Michael Wojcik Silver badge

Re: I blame Microsoft

While details are scarce, the one thing we know about this breach is that it was due to a leaked key. That might be the result of shoddy coding, but is at least as likely to be the result of shoddy practice.

Microsoft whips up unrest after revealing Azure AD name change

Michael Wojcik Silver badge

Re: Azure AD

This change is both unnecessary and wasteful of customers time.

Just like every other rebranding exercise.

Tax prep firms 'recklessly shared' your data with Google and Meta – senators

Michael Wojcik Silver badge

Re: "the persistent ubiquity of spy pixels"

NoScript and UBlock Origin and the like can certainly block many of the major tracking mechanisms, because using well-known mechanisms and not getting data from a small portion of users is fine with most sites. But they can't prevent all tracking because there is no perfect decision procedure for determining whether a resource – which can include anything on the page – has a nefarious purpose. Any HTTP request can be a side channel.

Michael Wojcik Silver badge

Re: We could do something sensible

Tweaking the tax code is also one of Congress's main ways of scoring points with contributors and voters. It's far too valuable for them to give it up.

Michael Wojcik Silver badge

Re: Why do browsers allow this?

It's not possible in general to distinguish a tracking resource from a non-tracking resource.

If I have my server inject an IMG element with SRC attribute that specifies an image server and a unique path for every response, then when the browser requests the image, the image server has a reliable way of associating that request with the one that served the page that included the IMG element. The returned image data might be a single-pixel transparent GIF, but the browser doesn't know that until it receives the response. Since the path changes, the browser can't cache it.

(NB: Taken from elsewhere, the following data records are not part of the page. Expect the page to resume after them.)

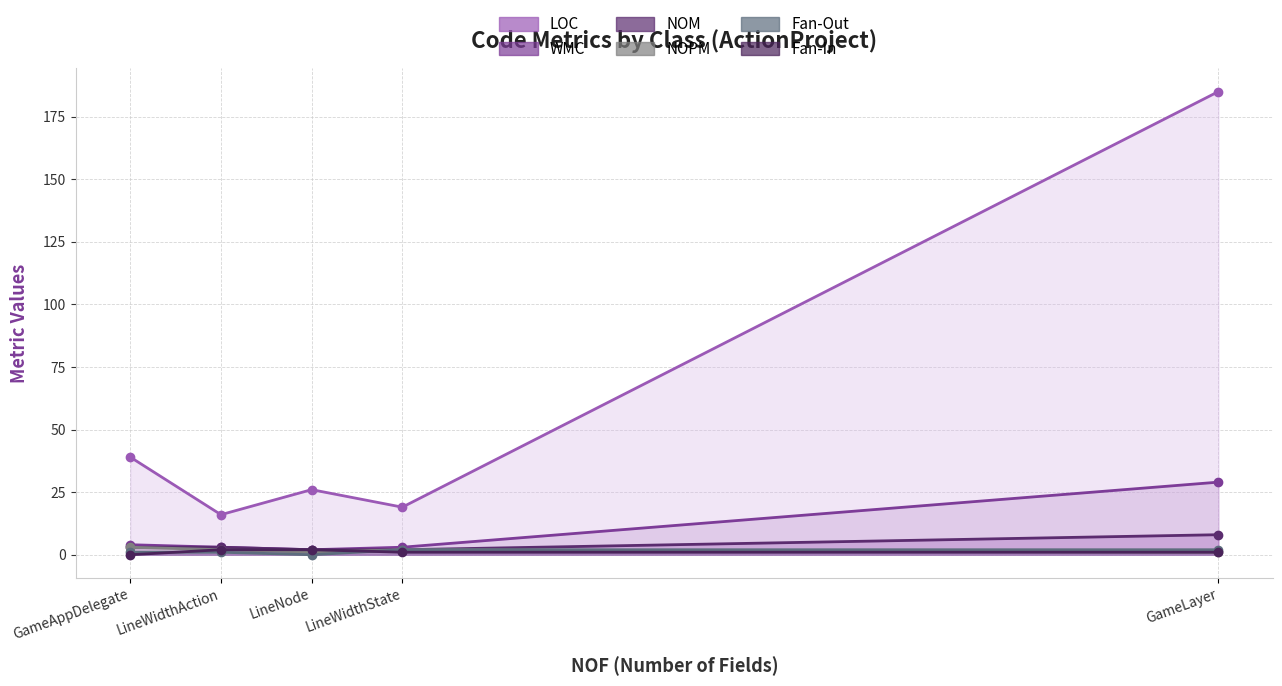

How many lines are shown in the chart?

6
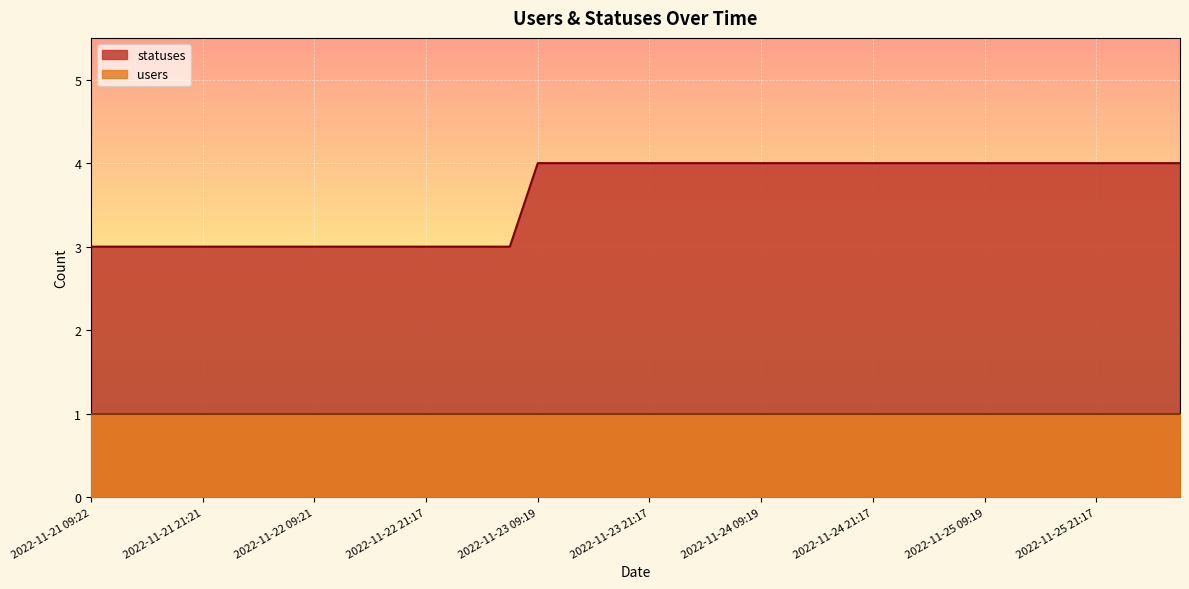

Which has a higher value, 2022-11-23 21:17 or 2022-11-25 01:46?

2022-11-23 21:17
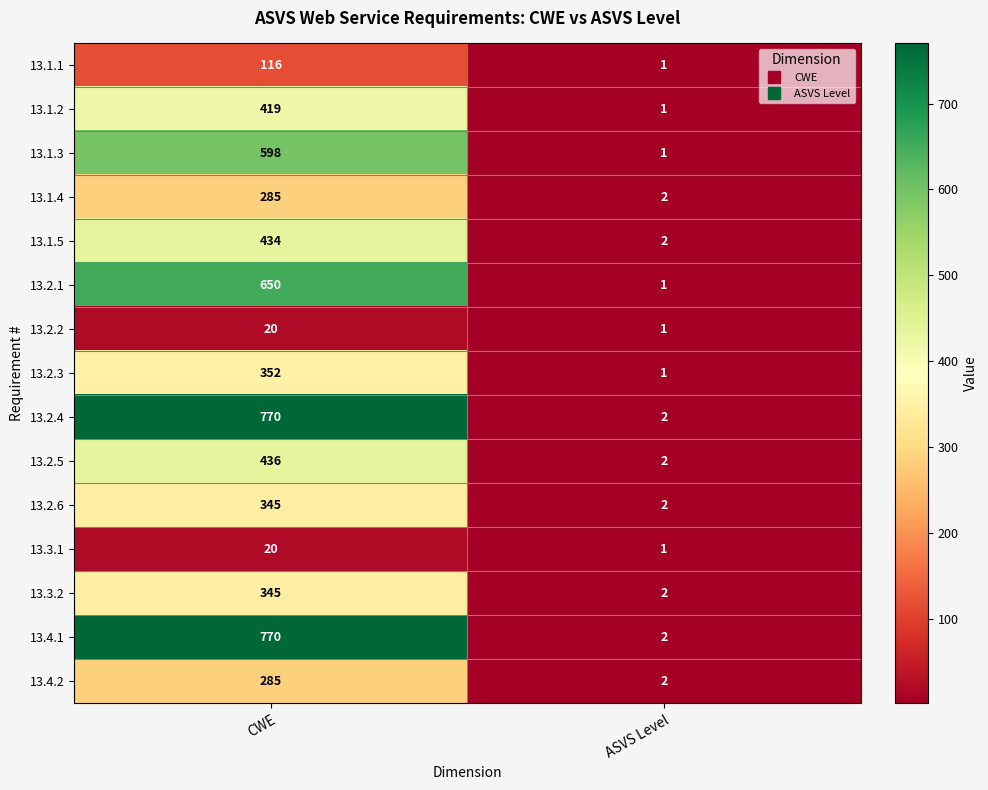

Reading left to right, list all the values displayed in this chart.

13.1.1: CWE=116	ASVS Level=1
13.1.2: CWE=419	ASVS Level=1
13.1.3: CWE=598	ASVS Level=1
13.1.4: CWE=285	ASVS Level=2
13.1.5: CWE=434	ASVS Level=2
13.2.1: CWE=650	ASVS Level=1
13.2.2: CWE=20	ASVS Level=1
13.2.3: CWE=352	ASVS Level=1
13.2.4: CWE=770	ASVS Level=2
13.2.5: CWE=436	ASVS Level=2
13.2.6: CWE=345	ASVS Level=2
13.3.1: CWE=20	ASVS Level=1
13.3.2: CWE=345	ASVS Level=2
13.4.1: CWE=770	ASVS Level=2
13.4.2: CWE=285	ASVS Level=2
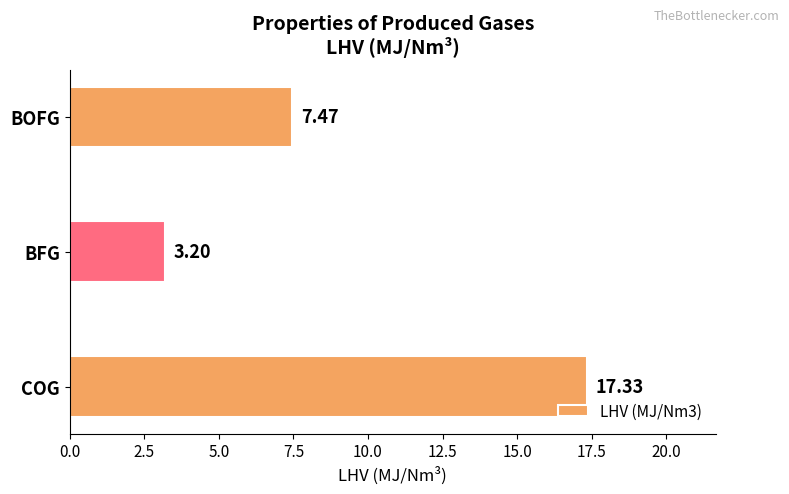

What is the change in value from COG to BFG?

-14.1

And that's just the simplest form of web bug. There are many variants.

HTTP requires the client identify the desired resource, obviously, and the resource identifier (the Request-URI) can be used as a side channel.

Google, DeepMind accused of 'stealing the internet' to create Bard AI chatbot

Michael Wojcik Silver badge

Either it's moral to do it or not.

What are you, a child? That might be the stupidest thing I've read in a comment today.

Either it's legal or not. Doesn't matter if it's Mom or Microsoft.

Since a great number of laws distinguish between individual and corporate actors, this is patently false.

You're zero for two. Care to try again?

Judge shoots down FTC attempt to stall Microsoft-Activision merger

Michael Wojcik Silver badge

Re: Is the judge blind...

I hope they didn't incentivise him

Her. As the article notes, and a quick bit of research could have confirmed.

Corley is pretty highly regarded. I find this decision rather surprising, to be honest. "Yes, the bear has a history of mauling hikers, but has promised not to maul this particular hiker for at least 10 years." But I haven't read the (redacted) opinion, just the summary in the article.

(Of course, Corley clerked for Keeton, who is famous for various things; but among them is coming to the wrong decision – twice – in Lotus v. Borland, which had to be reversed by the Supreme Court.)